Data Processing Addendum

For a counter-signed copy, email [email protected].

1. Subject matter

TempusLex (“Processor”) processes personal data on behalf of the customer (“Controller”) in connection with the deadline-computation, case-file management, and reminder service. This DPA forms part of the Terms of Service.

2. Nature and purpose of processing

Authenticate the Controller's users (lawyers and firm staff); store the case-file and deadline data entered by the Controller; compute procedural deadlines via the deterministic rules registry; send email reminders and receipts; generate PDF reminders and iCalendar exports; provide customer support.

3. Categories of data subjects and personal data

Data subjects: lawyers and staff of the Controller who use the Service; optionally, names of parties, counter-parties, and other persons listed in case files (only if the Controller enters them). Personal data: email address, name (optional), case references and party identifiers entered into the case file. The Controller remains responsible for minimising the data entered relative to the deadline-management purpose.

4. Sub-processors

See the sub-processors page for the up-to-date list. By signing this DPA the Controller authorises the listed sub-processors; new additions will be notified at least 30 days in advance, with a right of reasoned objection.

5. Security measures

• Encryption in transit (TLS 1.2+) on all endpoints.
• Encryption at rest for PDFs in Cloudflare R2 and for database backups.
• Authentication via magic-link with no persistent passwords.
• Role-based access controls for internal staff; audit log of administrative changes.
• Daily database backups with 90-day rotation.
• Annual review of security posture and sub-processors.

6. Data subject rights

Processor assists Controller in fulfilling data subject requests. For data directly accessible to the Controller (case files, deadlines, contact details), the Controller acts autonomously via the settings panel. For full exports or erasure, email [email protected]: first two requests per year free of charge.

7. Breach notification

Processor notifies Controller within 48 hours of becoming aware of a personal data breach affecting the Controller, providing the information necessary for any notification to the Garante under Art. 33 GDPR.

8. Retention & deletion

On termination, Processor keeps Controller data in read-only mode for 30 days, then deletes or returns it in exportable format on written request. Legal retention obligations apply (invoicing, accounting: typically 10 years).

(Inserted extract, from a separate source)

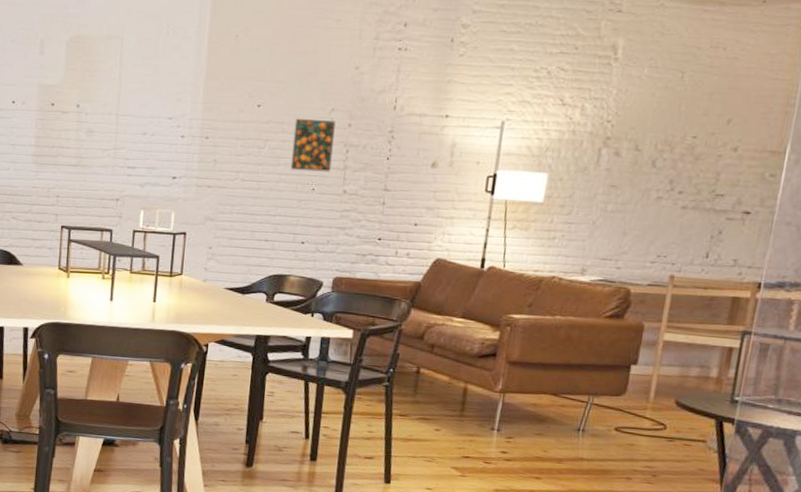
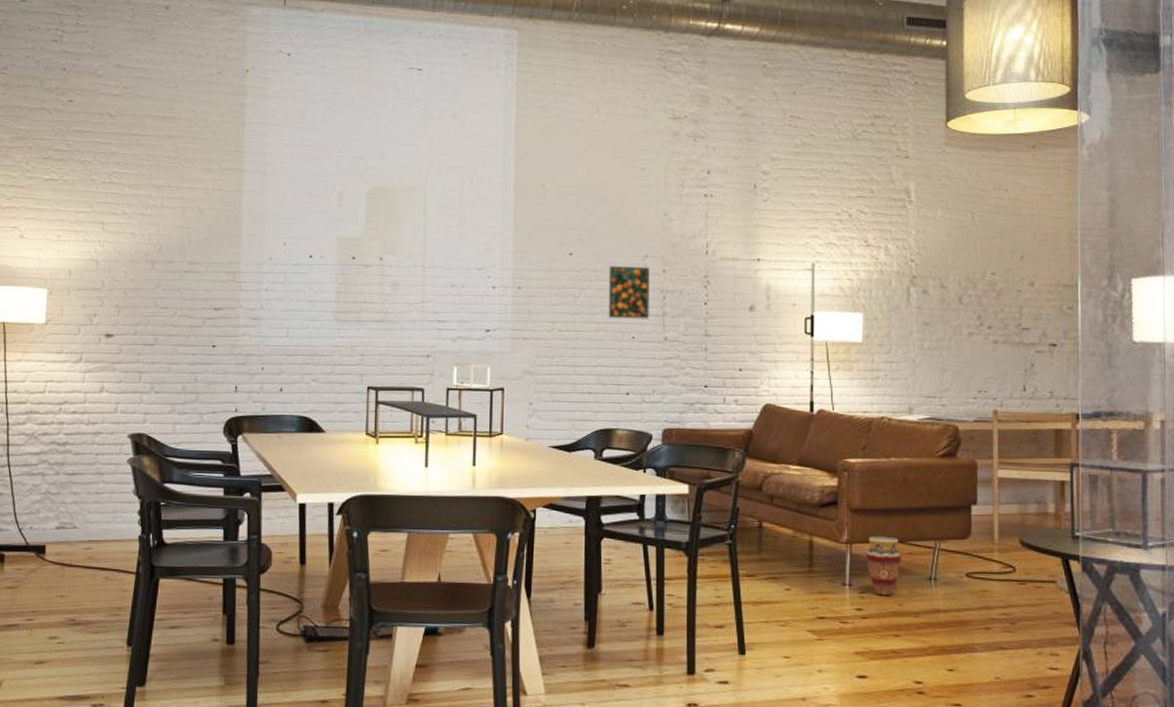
vase: none [517,387,553,443] -> present [866,536,902,596]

9. International transfers

Where data is transferred outside the EEA (e.g. Stripe back-office in the US, R2 dual-region), Processor relies on the European Commission's Standard Contractual Clauses (Decision 2021/914) with the relevant sub-processors.

10. Audits

Processor provides, on reasoned written request, the information reasonably necessary to demonstrate compliance (security architecture, current sub-processor list, test outcomes). On-site audits are allowed subject to scheduling at least 30 days in advance and at Controller's expense, except in cases of confirmed breach.